La libéralisation immédiate porte en conséquence sur moins de 5 % du trafic courrier actuel.

Comme l'a souligné le rapport d'information de notre collègue M. Gérard Larcher sur l'avenir de la Poste 13( * ) , le service universel défini par la directive constitue le seuil de services minimal devant être assuré. Les Etats membres conservent, en effet, la faculté de l'élargir.

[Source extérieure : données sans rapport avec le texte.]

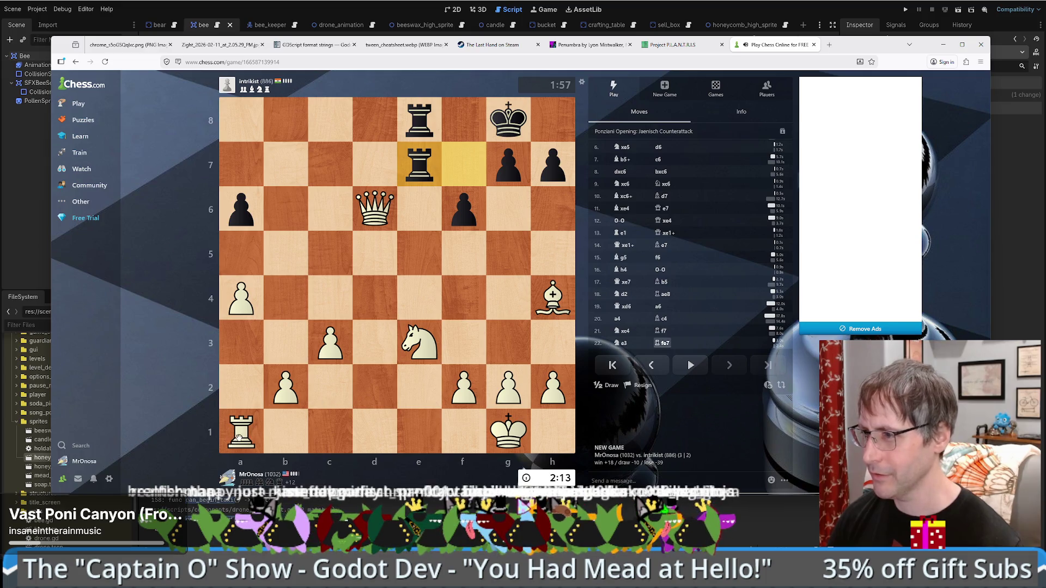
left_click_drag(508, 432, 463, 431)
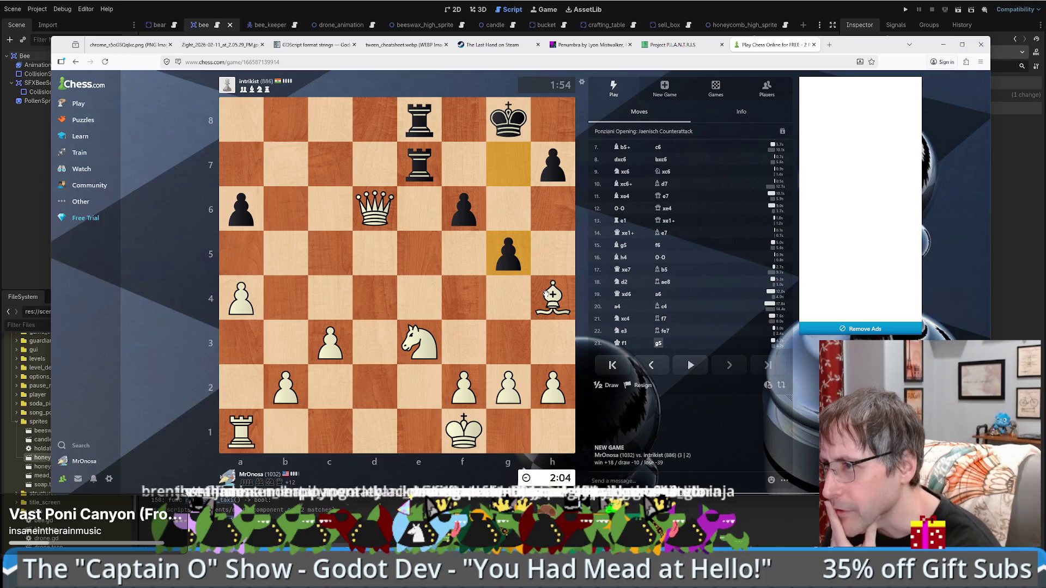
left_click_drag(548, 294, 507, 342)
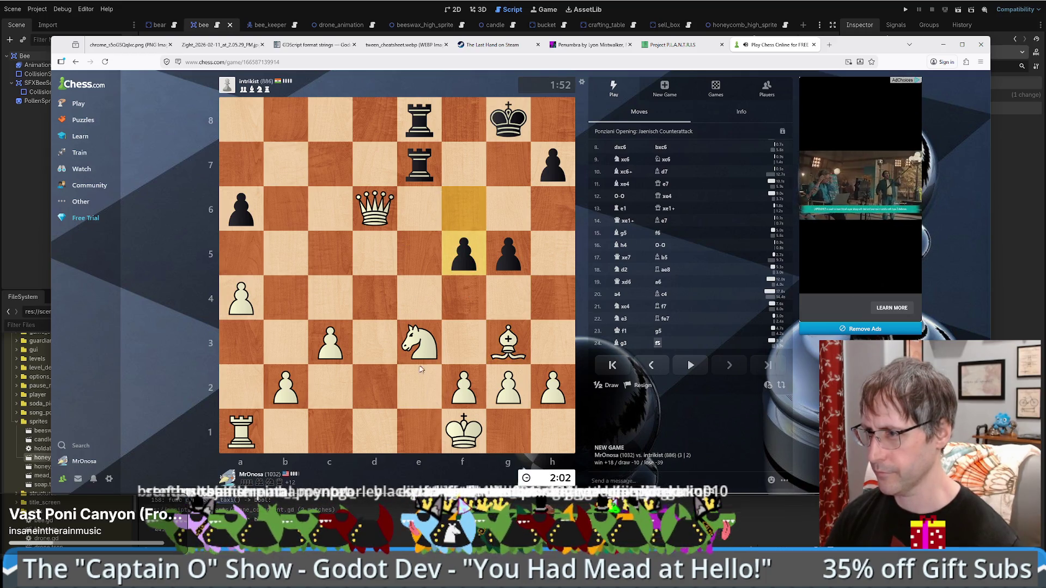
mouse_move(419, 344)
left_mouse_down()
mouse_move(500, 269)
mouse_move(460, 255)
left_mouse_up()
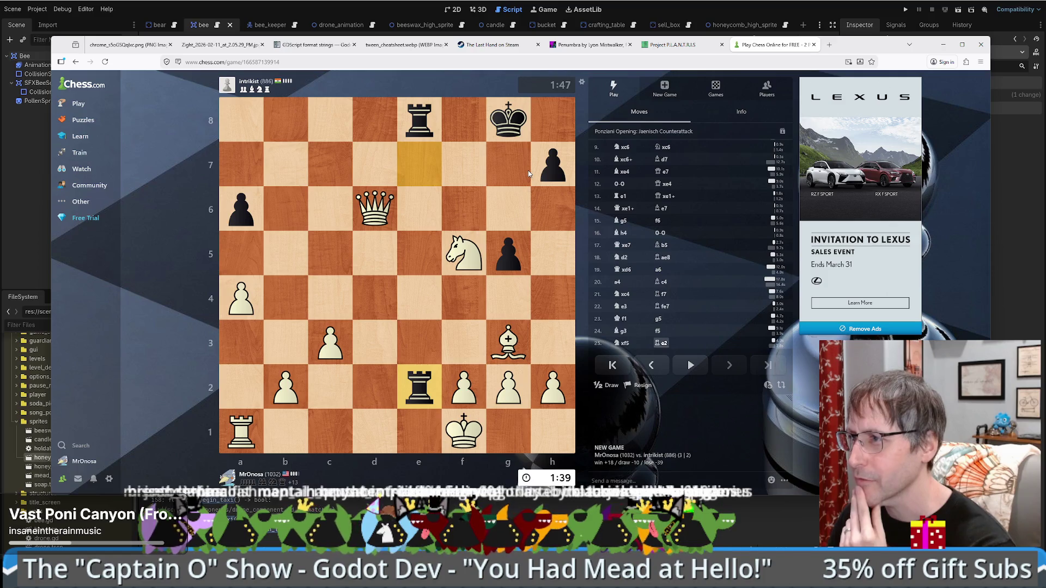
left_click_drag(376, 208, 466, 212)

Bien que les services composant le service universel soient énumérés de façon exhaustive, leur mise en oeuvre laisse une marge d'appréciation non négligeable aux Etats membres. Il en est ainsi du nombre de " points d'accès " du public au service postal, du sort des colis de 10 à 20 kilogrammes ou du tarif domestique unique, et, par là même, de l'étendue de la péréquation tarifaire.

De même, chaque Etat membre peut compléter les missions assignées à l'opérateur postal en termes d'aménagement du territoire, de transport de la presse, de services financiers, quitte à en assurer le financement par d'autres moyens que ceux réservés au service universel.

Dans ces conditions, 50  % du trafic courrier actuel de La Poste restera sous monopole, contre 75 % aujourd'hui.

Il convient cependant d'observer, qu'avant même la transposition en droit national de cette directive, des négociations en vue de sa révision ont débuté dès janvier 1998, tendant à poursuivre la libéralisation notamment du publipostage et du courrier.

Ces négociations, devraient déboucher sur une proposition de la commission qui pourrait alors faire l'objet d'une nouvelle décision du Conseil et du Parlement avant le 1er janvier 2000. Si c'était le cas, l'adoption d'une nouvelle directive permettrait d'éviter que le régime prévu par l'actuelle directive soit caduque dés le 31 décembre 2004, comme cela est pour l'instant prévu.

Dans ce contexte, votre rapporteur pour avis souligne la nécessité de rester vigilant et de conforter un service public postal important, en faisant valoir les spécificités des contraintes de distribution propres à la France.